*YOUR INSTRUCTIONS*:
Reproduce every line of the listing as written, apart from the pictures.
------------------------------------------------------------------------
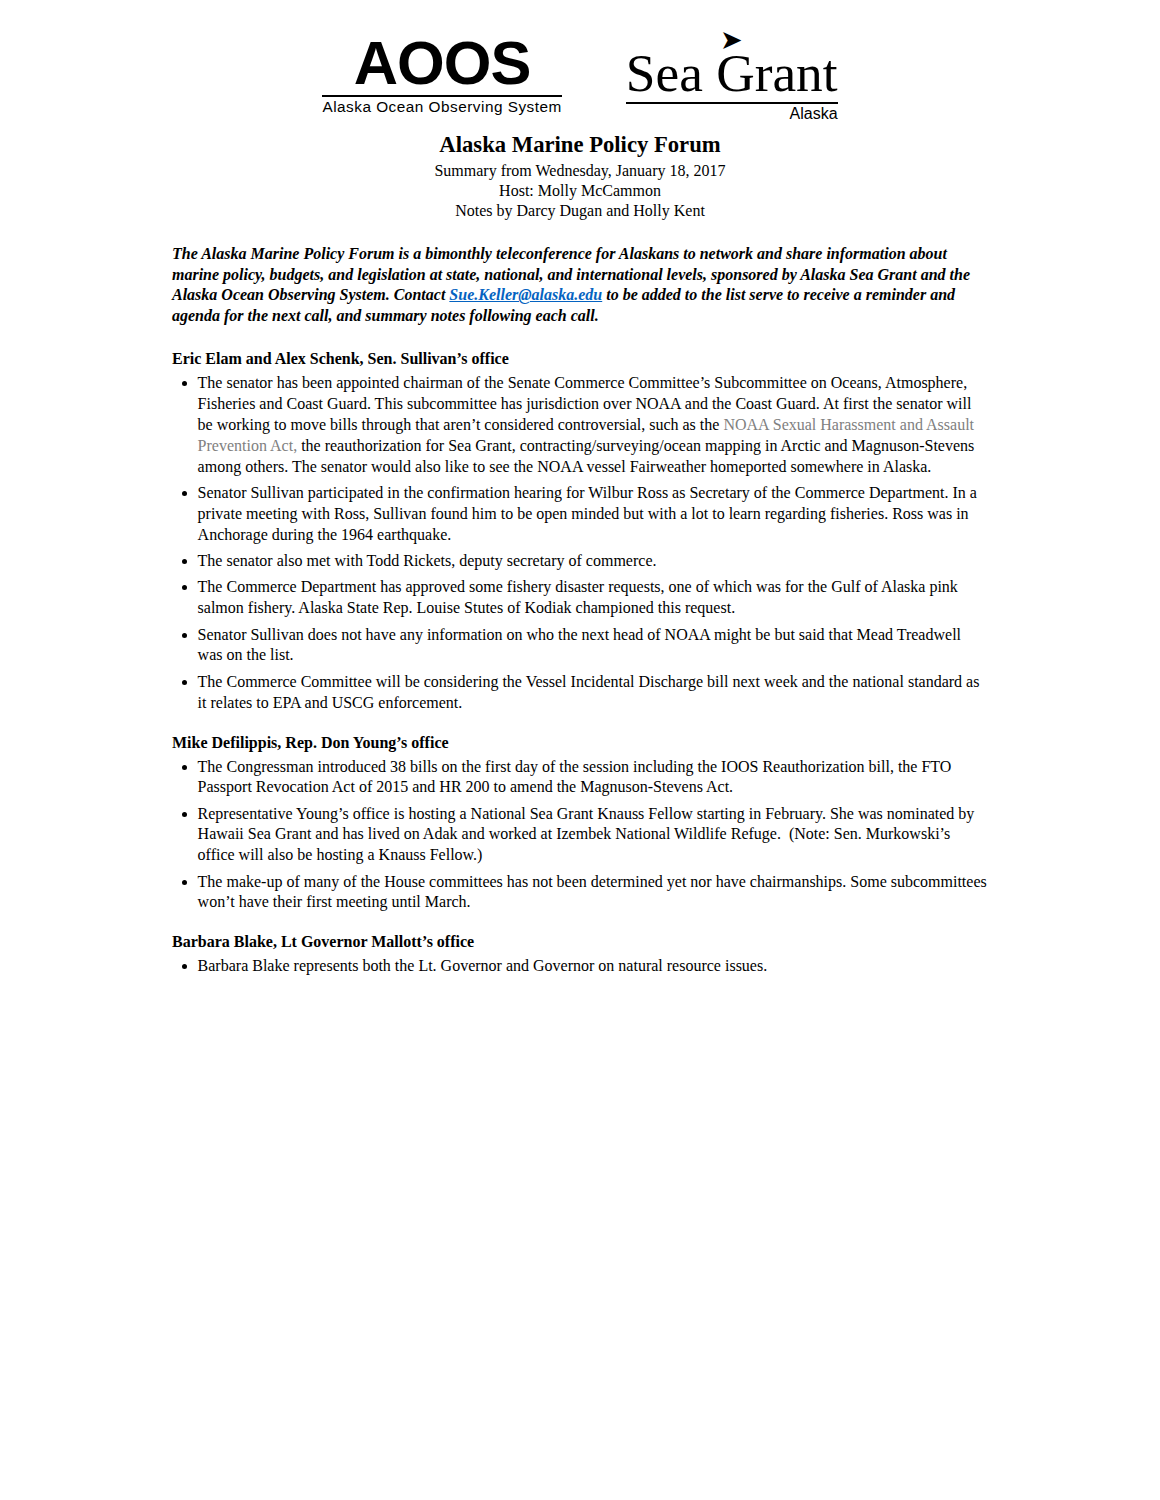AOOS
Alaska Ocean Observing System
➤ Sea Grant
Alaska
Alaska Marine Policy Forum
Summary from Wednesday, January 18, 2017
Host: Molly McCammon
Notes by Darcy Dugan and Holly Kent
The Alaska Marine Policy Forum is a bimonthly teleconference for Alaskans to network and share information about marine policy, budgets, and legislation at state, national, and international levels, sponsored by Alaska Sea Grant and the Alaska Ocean Observing System. Contact Sue.Keller@alaska.edu to be added to the list serve to receive a reminder and agenda for the next call, and summary notes following each call.
Eric Elam and Alex Schenk, Sen. Sullivan’s office
The senator has been appointed chairman of the Senate Commerce Committee’s Subcommittee on Oceans, Atmosphere, Fisheries and Coast Guard. This subcommittee has jurisdiction over NOAA and the Coast Guard. At first the senator will be working to move bills through that aren’t considered controversial, such as the NOAA Sexual Harassment and Assault Prevention Act, the reauthorization for Sea Grant, contracting/surveying/ocean mapping in Arctic and Magnuson-Stevens among others. The senator would also like to see the NOAA vessel Fairweather homeported somewhere in Alaska.
Senator Sullivan participated in the confirmation hearing for Wilbur Ross as Secretary of the Commerce Department. In a private meeting with Ross, Sullivan found him to be open minded but with a lot to learn regarding fisheries. Ross was in Anchorage during the 1964 earthquake.
The senator also met with Todd Rickets, deputy secretary of commerce.
The Commerce Department has approved some fishery disaster requests, one of which was for the Gulf of Alaska pink salmon fishery. Alaska State Rep. Louise Stutes of Kodiak championed this request.
Senator Sullivan does not have any information on who the next head of NOAA might be but said that Mead Treadwell was on the list.
The Commerce Committee will be considering the Vessel Incidental Discharge bill next week and the national standard as it relates to EPA and USCG enforcement.
Mike Defilippis, Rep. Don Young’s office
The Congressman introduced 38 bills on the first day of the session including the IOOS Reauthorization bill, the FTO Passport Revocation Act of 2015 and HR 200 to amend the Magnuson-Stevens Act.
Representative Young’s office is hosting a National Sea Grant Knauss Fellow starting in February. She was nominated by Hawaii Sea Grant and has lived on Adak and worked at Izembek National Wildlife Refuge. (Note: Sen. Murkowski’s office will also be hosting a Knauss Fellow.)
The make-up of many of the House committees has not been determined yet nor have chairmanships. Some subcommittees won’t have their first meeting until March.
Barbara Blake, Lt Governor Mallott’s office
Barbara Blake represents both the Lt. Governor and Governor on natural resource issues.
------------------------------------------------------------------------
*ANSWER TO THE EXERCISE*:
AOOS
Alaska Ocean Observing System
➤ Sea Grant
Alaska
Alaska Marine Policy Forum
Summary from Wednesday, January 18, 2017
Host: Molly McCammon
Notes by Darcy Dugan and Holly Kent
The Alaska Marine Policy Forum is a bimonthly teleconference for Alaskans to network and share information about marine policy, budgets, and legislation at state, national, and international levels, sponsored by Alaska Sea Grant and the Alaska Ocean Observing System. Contact Sue.Keller@alaska.edu to be added to the list serve to receive a reminder and agenda for the next call, and summary notes following each call.
Eric Elam and Alex Schenk, Sen. Sullivan’s office
The senator has been appointed chairman of the Senate Commerce Committee’s Subcommittee on Oceans, Atmosphere, Fisheries and Coast Guard. This subcommittee has jurisdiction over NOAA and the Coast Guard. At first the senator will be working to move bills through that aren’t considered controversial, such as the NOAA Sexual Harassment and Assault Prevention Act, the reauthorization for Sea Grant, contracting/surveying/ocean mapping in Arctic and Magnuson-Stevens among others. The senator would also like to see the NOAA vessel Fairweather homeported somewhere in Alaska.
Senator Sullivan participated in the confirmation hearing for Wilbur Ross as Secretary of the Commerce Department. In a private meeting with Ross, Sullivan found him to be open minded but with a lot to learn regarding fisheries. Ross was in Anchorage during the 1964 earthquake.
The senator also met with Todd Rickets, deputy secretary of commerce.
The Commerce Department has approved some fishery disaster requests, one of which was for the Gulf of Alaska pink salmon fishery. Alaska State Rep. Louise Stutes of Kodiak championed this request.
Senator Sullivan does not have any information on who the next head of NOAA might be but said that Mead Treadwell was on the list.
The Commerce Committee will be considering the Vessel Incidental Discharge bill next week and the national standard as it relates to EPA and USCG enforcement.
Mike Defilippis, Rep. Don Young’s office
The Congressman introduced 38 bills on the first day of the session including the IOOS Reauthorization bill, the FTO Passport Revocation Act of 2015 and HR 200 to amend the Magnuson-Stevens Act.
Representative Young’s office is hosting a National Sea Grant Knauss Fellow starting in February. She was nominated by Hawaii Sea Grant and has lived on Adak and worked at Izembek National Wildlife Refuge. (Note: Sen. Murkowski’s office will also be hosting a Knauss Fellow.)
The make-up of many of the House committees has not been determined yet nor have chairmanships. Some subcommittees won’t have their first meeting until March.
Barbara Blake, Lt Governor Mallott’s office
Barbara Blake represents both the Lt. Governor and Governor on natural resource issues.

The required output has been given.